Work instruction: Make an exact copy of the records, with the images left out.

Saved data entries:
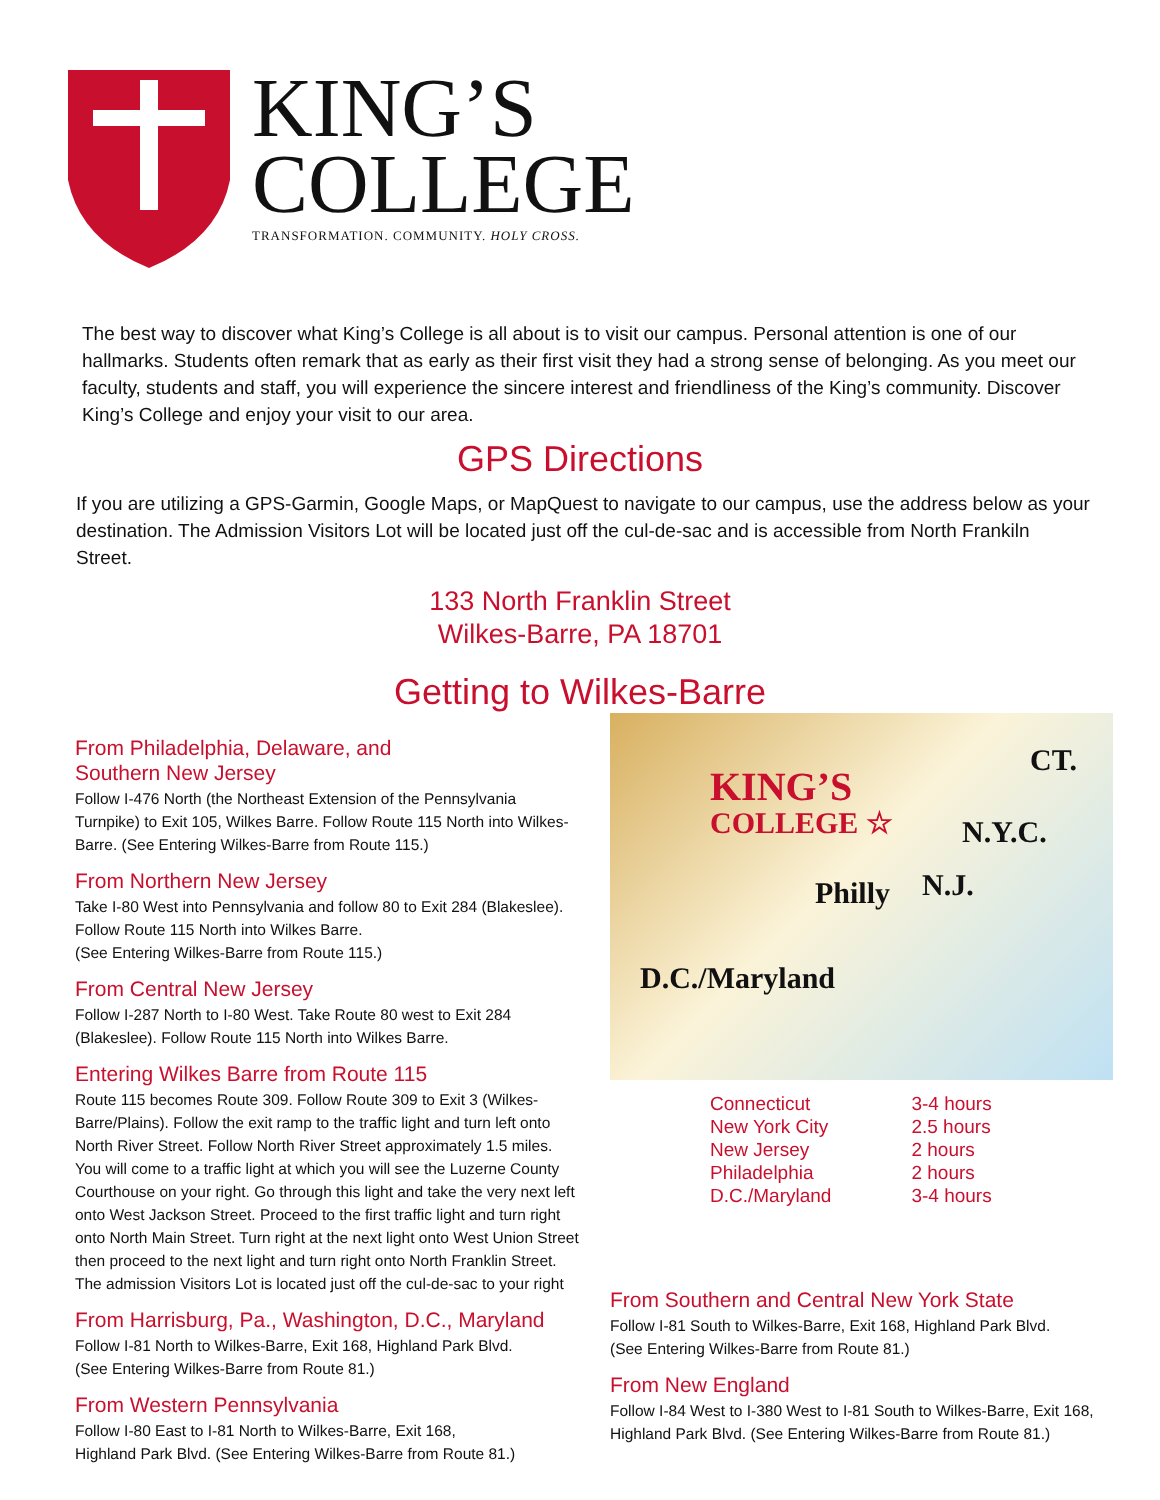KING’S
COLLEGE
TRANSFORMATION. COMMUNITY. HOLY CROSS.
The best way to discover what King’s College is all about is to visit our campus. Personal attention is one of our hallmarks. Students often remark that as early as their first visit they had a strong sense of belonging. As you meet our faculty, students and staff, you will experience the sincere interest and friendliness of the King’s community. Discover King’s College and enjoy your visit to our area.
GPS Directions
If you are utilizing a GPS-Garmin, Google Maps, or MapQuest to navigate to our campus, use the address below as your destination. The Admission Visitors Lot will be located just off the cul-de-sac and is accessible from North Frankiln Street.
133 North Franklin Street
Wilkes-Barre, PA 18701
Getting to Wilkes-Barre
From Philadelphia, Delaware, and
Southern New Jersey
Follow I-476 North (the Northeast Extension of the Pennsylvania Turnpike) to Exit 105, Wilkes Barre. Follow Route 115 North into Wilkes-Barre. (See Entering Wilkes-Barre from Route 115.)
From Northern New Jersey
Take I-80 West into Pennsylvania and follow 80 to Exit 284 (Blakeslee). Follow Route 115 North into Wilkes Barre.
(See Entering Wilkes-Barre from Route 115.)
From Central New Jersey
Follow I-287 North to I-80 West. Take Route 80 west to Exit 284 (Blakeslee). Follow Route 115 North into Wilkes Barre.
Entering Wilkes Barre from Route 115
Route 115 becomes Route 309. Follow Route 309 to Exit 3 (Wilkes-Barre/Plains). Follow the exit ramp to the traffic light and turn left onto North River Street. Follow North River Street approximately 1.5 miles. You will come to a traffic light at which you will see the Luzerne County Courthouse on your right. Go through this light and take the very next left onto West Jackson Street. Proceed to the first traffic light and turn right onto North Main Street. Turn right at the next light onto West Union Street then proceed to the next light and turn right onto North Franklin Street. The admission Visitors Lot is located just off the cul-de-sac to your right
From Harrisburg, Pa., Washington, D.C., Maryland
Follow I-81 North to Wilkes-Barre, Exit 168, Highland Park Blvd.
(See Entering Wilkes-Barre from Route 81.)
From Western Pennsylvania
Follow I-80 East to I-81 North to Wilkes-Barre, Exit 168,
Highland Park Blvd. (See Entering Wilkes-Barre from Route 81.)
KING’S
COLLEGE ☆
CT.
N.Y.C.
N.J. Philly
D.C./Maryland
| Connecticut | 3-4 hours |
| New York City | 2.5 hours |
| New Jersey | 2 hours |
| Philadelphia | 2 hours |
| D.C./Maryland | 3-4 hours |
From Southern and Central New York State
Follow I-81 South to Wilkes-Barre, Exit 168, Highland Park Blvd.
(See Entering Wilkes-Barre from Route 81.)
From New England
Follow I-84 West to I-380 West to I-81 South to Wilkes-Barre, Exit 168, Highland Park Blvd. (See Entering Wilkes-Barre from Route 81.)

Response for this exercise:
KING’S
COLLEGE
TRANSFORMATION. COMMUNITY. HOLY CROSS.
The best way to discover what King’s College is all about is to visit our campus. Personal attention is one of our hallmarks. Students often remark that as early as their first visit they had a strong sense of belonging. As you meet our faculty, students and staff, you will experience the sincere interest and friendliness of the King’s community. Discover King’s College and enjoy your visit to our area.
GPS Directions
If you are utilizing a GPS-Garmin, Google Maps, or MapQuest to navigate to our campus, use the address below as your destination. The Admission Visitors Lot will be located just off the cul-de-sac and is accessible from North Frankiln Street.
133 North Franklin Street
Wilkes-Barre, PA 18701
Getting to Wilkes-Barre
From Philadelphia, Delaware, and
Southern New Jersey
Follow I-476 North (the Northeast Extension of the Pennsylvania Turnpike) to Exit 105, Wilkes Barre. Follow Route 115 North into Wilkes-Barre. (See Entering Wilkes-Barre from Route 115.)
From Northern New Jersey
Take I-80 West into Pennsylvania and follow 80 to Exit 284 (Blakeslee). Follow Route 115 North into Wilkes Barre.
(See Entering Wilkes-Barre from Route 115.)
From Central New Jersey
Follow I-287 North to I-80 West. Take Route 80 west to Exit 284 (Blakeslee). Follow Route 115 North into Wilkes Barre.
Entering Wilkes Barre from Route 115
Route 115 becomes Route 309. Follow Route 309 to Exit 3 (Wilkes-Barre/Plains). Follow the exit ramp to the traffic light and turn left onto North River Street. Follow North River Street approximately 1.5 miles. You will come to a traffic light at which you will see the Luzerne County Courthouse on your right. Go through this light and take the very next left onto West Jackson Street. Proceed to the first traffic light and turn right onto North Main Street. Turn right at the next light onto West Union Street then proceed to the next light and turn right onto North Franklin Street. The admission Visitors Lot is located just off the cul-de-sac to your right
From Harrisburg, Pa., Washington, D.C., Maryland
Follow I-81 North to Wilkes-Barre, Exit 168, Highland Park Blvd.
(See Entering Wilkes-Barre from Route 81.)
From Western Pennsylvania
Follow I-80 East to I-81 North to Wilkes-Barre, Exit 168,
Highland Park Blvd. (See Entering Wilkes-Barre from Route 81.)
KING’S
COLLEGE ☆
CT.
N.Y.C.
N.J. Philly
D.C./Maryland
| Connecticut | 3-4 hours |
| New York City | 2.5 hours |
| New Jersey | 2 hours |
| Philadelphia | 2 hours |
| D.C./Maryland | 3-4 hours |
From Southern and Central New York State
Follow I-81 South to Wilkes-Barre, Exit 168, Highland Park Blvd.
(See Entering Wilkes-Barre from Route 81.)
From New England
Follow I-84 West to I-380 West to I-81 South to Wilkes-Barre, Exit 168, Highland Park Blvd. (See Entering Wilkes-Barre from Route 81.)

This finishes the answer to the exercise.